Prince Arn has a destiny-an ancient throne-but he’s not waiting for fate to deliver when he can act now, before his enemies organize against him. The healer Aerid longs for her barely remembered homeland. Marked out by her gift and her unusual looks, she insists she is no witch.
The swordsman Naed hopes to honorably defend his uncle’s holding, but he harbors a secret fascination for the exotic healer. Prince Arn’s campaign against Aerid’s homeland throws them into a triangle of forbidden love, betrayal, and heartbreak. Only when they realize love is blood-kin to friendship, and neither is possible without risk, can they forge a new alliance and restore a kingdom.
Aerid could not recall how she came to be in the Great Hall, or how water and bandages materialized on trestle tables there. Naed sat slumped against the wall while Yormoc tugged off his tunic and armor. Blood painted Naed’s arm, but she could see the wound was only a finger in length.
“Get me up, fool, or ‘tis your hide I’ll line my chair with!” Her master Dranoel sat up, took in the guards at the door, and his ashen face paled further.

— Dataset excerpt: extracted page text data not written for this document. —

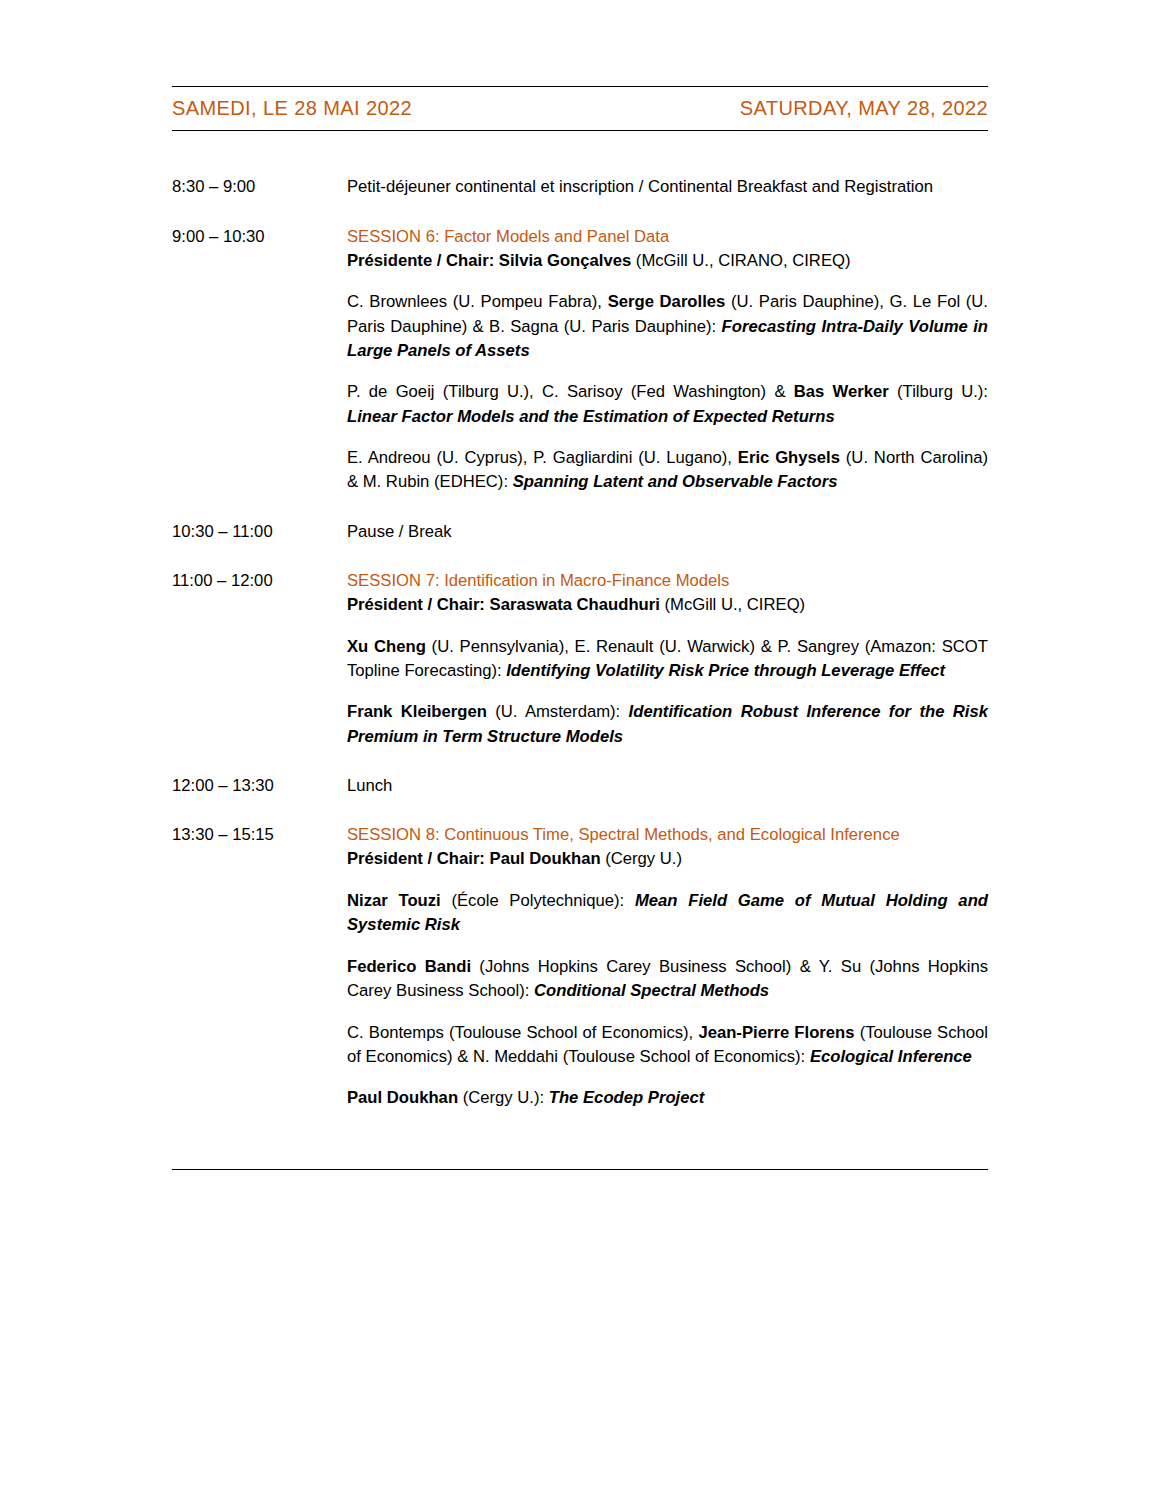SAMEDI, LE 28 MAI 2022 SATURDAY, MAY 28, 2022
8:30 – 9:00
Petit-déjeuner continental et inscription / Continental Breakfast and Registration
9:00 – 10:30
SESSION 6: Factor Models and Panel Data
Présidente / Chair: Silvia Gonçalves (McGill U., CIRANO, CIREQ)
C. Brownlees (U. Pompeu Fabra), Serge Darolles (U. Paris Dauphine), G. Le Fol (U. Paris Dauphine) & B. Sagna (U. Paris Dauphine): Forecasting Intra-Daily Volume in Large Panels of Assets
P. de Goeij (Tilburg U.), C. Sarisoy (Fed Washington) & Bas Werker (Tilburg U.): Linear Factor Models and the Estimation of Expected Returns
E. Andreou (U. Cyprus), P. Gagliardini (U. Lugano), Eric Ghysels (U. North Carolina) & M. Rubin (EDHEC): Spanning Latent and Observable Factors
10:30 – 11:00
Pause / Break
11:00 – 12:00
SESSION 7: Identification in Macro-Finance Models
Président / Chair: Saraswata Chaudhuri (McGill U., CIREQ)
Xu Cheng (U. Pennsylvania), E. Renault (U. Warwick) & P. Sangrey (Amazon: SCOT Topline Forecasting): Identifying Volatility Risk Price through Leverage Effect
Frank Kleibergen (U. Amsterdam): Identification Robust Inference for the Risk Premium in Term Structure Models
12:00 – 13:30
Lunch
13:30 – 15:15
SESSION 8: Continuous Time, Spectral Methods, and Ecological Inference
Président / Chair: Paul Doukhan (Cergy U.)
Nizar Touzi (École Polytechnique): Mean Field Game of Mutual Holding and Systemic Risk
Federico Bandi (Johns Hopkins Carey Business School) & Y. Su (Johns Hopkins Carey Business School): Conditional Spectral Methods
C. Bontemps (Toulouse School of Economics), Jean-Pierre Florens (Toulouse School of Economics) & N. Meddahi (Toulouse School of Economics): Ecological Inference
Paul Doukhan (Cergy U.): The Ecodep Project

Yormoc examined the cloth he had been holding to his gashed jaw. “They haven’t killed us yet. ‘Tis like they don’t mean to.”
Dranoel visibly fought for control. “Mayhap the bastard Prince has some honor, then.”
“Some honor!” Aerid sputtered. Did no one but she understand what they faced? “Belike they’ll be keeping us for their sport, killing us one by one to feed their savage appetites. These be Tolemaks we speak of, and what be they if not barbarians and their master a Prince of savages!”
Dranoel blanched at her words. Yormoc froze. Even Naed’s head came up. But not a man of them stared at her.
Cold dread filled Aerid. She whirled.
In the doorway stood a scarlet-cloaked figure so tall his ebony hair brushed the cross-beam, so lean Aerid sensed nothing but bone and muscle and will, a will so strong it emanated from the deep-set, stone-gray eyes. High cheekbones gave his face a noble, arrogant look. The curve of his lips mocked her. The scar cutting across the left side of his face from behind the eyebrow to the corner of the chin mocked nothing.
“Pray, go on.” The Prince of Val-Feyridge planted his boot on a bench and rested a hand on the upraised knee. “Or have you lost your nerve?”